§ **WHAT YOU NEED TO DO**:
Continue the passage on Citre's auto-completion options from where it stops.

§ **PASSAGE FOR REVIEW**:
Some of the user options are already mentioned in the user manual and README. We'll explain some more useful ones here. These are still not all. For all user options, read the source code. They are in the "user options" sections in each source file.
Customize citre-completion-case-sensitive
to tweak the case sensitivity of
auto-completion.
Substring completion can be useful sometimes, especially when you don't remember the full name of a symbol, but can remember part of it. To use substring completion, you need to:
- Set
citre-capf-substr-completion
to non-nil. - Add
substring
or other suitable completion styles tocompletion-styles
.
I personally recommend the following scheme for auto-completion:
-
Use prefix completion with popup completion UI. This is much faster since readtags can perform binary search. We use popup completion when we know the symbol name, but want to save some typing or make sure we spell it correctly.
-
Use substring completion for the
completion-at-point
UI. This is for situations when we remember part of the name. We type the part we remember, and callcompletion-at-point
.

§ **GIVEN ENTRIES**:
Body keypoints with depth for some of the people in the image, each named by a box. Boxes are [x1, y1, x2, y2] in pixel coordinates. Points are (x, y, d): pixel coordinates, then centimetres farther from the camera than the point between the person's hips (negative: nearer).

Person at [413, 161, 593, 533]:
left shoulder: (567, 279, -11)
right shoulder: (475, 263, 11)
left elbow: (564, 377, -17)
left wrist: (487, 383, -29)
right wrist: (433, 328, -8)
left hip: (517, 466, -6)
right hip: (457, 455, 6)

...

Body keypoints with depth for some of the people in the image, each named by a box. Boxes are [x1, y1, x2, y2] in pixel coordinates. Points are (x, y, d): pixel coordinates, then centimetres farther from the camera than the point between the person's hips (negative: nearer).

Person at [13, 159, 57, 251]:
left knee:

§ **RESULT**:
To separate these 2 use cases, we need to create a customized
completion-at-point
command, like this:
(defun my-completion-at-point ()
(interactive)
(let ((citre-capf-substr-completion t)
(completion-styles '(substring basic)))
(completion-at-point)))
If you need finer customization on the completion styles, you can customize
completion-category-overrides
for the category citre-completion
. For
example, you normally use substring
completion style, but you only want
prefix completion for Citre, you can do:
(add-to-list 'completion-category-overrides
'(citre (styles basic)))
Citre has a citre-capf-optimize-for-popup
option. You should keep it as
non-nil if you use popup completion UI. Read its docstring for details.
The hook citre-after-jump-hook
that runs after you jumping to the definition.
By default, it recenters the line and blink it. You can use your own function
here to do what you want.
One example is if you jump to a tag in an org file, the point may be in a folded region. Let's make it automatically unfolded:
(add-hook 'citre-after-jump-hook
(defun unfold-if-in-org-mode ()
(when (derived-mode-p 'org-mode)
(org-fold-show-context 'isearch))))
In citre-peek
and citre-jump
, the definition is shown as a string in the
following format:
kind/type@scope<R> /path/to/source/file(line): line content
This is self explanatory. The mark <R>
means the definition comes from a
reference tag. Some parts of it may be missing if it's not recorded in the tags
file (maybe ctags doesn't support it for the particular language, or some tags
just don't have a scope).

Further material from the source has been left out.